大木 女優時代、運よくドラマや映画で大役を演じたこともあったものの人間関係で悩み、にっちもさっちもいかなくなった時、芸能界のドン的な大物の方に会う機会があったんです。そうしたら、会って5分で「君は“いい子ちゃん”でいようという魂胆が丸見えで何を考えてるか全然分かんないし、人間としての魅力が分からない。自分の意思を持たないアンドロイドみたいな人間だね。まず、その人格を矯正したほうが良い」と言われてしまって。

――キャリアのために感じよく振る舞っていたにもかかわらず、アドバイスとしては真逆の言葉が返ってきたというか。

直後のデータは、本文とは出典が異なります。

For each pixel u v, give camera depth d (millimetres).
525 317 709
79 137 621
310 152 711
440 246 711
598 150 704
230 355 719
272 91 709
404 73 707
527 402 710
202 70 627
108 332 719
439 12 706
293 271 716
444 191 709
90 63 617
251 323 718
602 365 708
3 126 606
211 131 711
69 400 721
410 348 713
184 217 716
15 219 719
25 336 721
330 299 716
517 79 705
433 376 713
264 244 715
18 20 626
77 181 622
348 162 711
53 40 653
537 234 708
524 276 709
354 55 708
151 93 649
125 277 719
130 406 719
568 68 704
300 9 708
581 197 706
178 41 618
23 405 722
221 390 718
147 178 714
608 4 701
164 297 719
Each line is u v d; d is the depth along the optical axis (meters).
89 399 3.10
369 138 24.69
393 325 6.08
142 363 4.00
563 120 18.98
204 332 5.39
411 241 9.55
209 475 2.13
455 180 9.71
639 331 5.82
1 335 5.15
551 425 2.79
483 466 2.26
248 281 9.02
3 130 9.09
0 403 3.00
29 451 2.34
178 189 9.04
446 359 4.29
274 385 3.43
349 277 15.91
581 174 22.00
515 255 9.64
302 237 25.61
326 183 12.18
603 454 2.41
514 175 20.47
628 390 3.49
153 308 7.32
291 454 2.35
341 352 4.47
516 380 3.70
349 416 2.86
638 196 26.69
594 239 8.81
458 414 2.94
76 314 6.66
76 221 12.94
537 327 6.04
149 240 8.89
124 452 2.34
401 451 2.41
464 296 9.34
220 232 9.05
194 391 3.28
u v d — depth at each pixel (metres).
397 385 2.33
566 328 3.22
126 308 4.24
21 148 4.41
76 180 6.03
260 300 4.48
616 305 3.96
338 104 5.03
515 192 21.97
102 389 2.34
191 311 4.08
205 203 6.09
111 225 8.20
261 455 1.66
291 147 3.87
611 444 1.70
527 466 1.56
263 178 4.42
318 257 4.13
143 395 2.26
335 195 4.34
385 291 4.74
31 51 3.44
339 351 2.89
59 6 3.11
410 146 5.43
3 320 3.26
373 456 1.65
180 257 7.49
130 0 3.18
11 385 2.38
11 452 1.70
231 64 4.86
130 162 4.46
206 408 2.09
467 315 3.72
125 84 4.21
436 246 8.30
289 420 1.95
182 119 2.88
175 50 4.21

大木 自分でした選択なので、私に責任があるのはもちろんですが、組織や業界の中で“使いやすい女性”が重用されてきた中、その鋳型にハマらないと生き残れない社会構造もありましたよね? と思うんです。一体、こんなアンドロイドみたいな人間を作ったのはどこのどいつなんだい、と。

 私をメディア業界の男性達の食事の席に呼んだ女性社員だって、そうでもしなければ上にいけない慣例があったのではないでしょうか。

 当時は、芸能界の大物の前でニコニコしているのが精一杯でしたが、35歳になった今は、個人の責任だけで終わるものではないと感じています。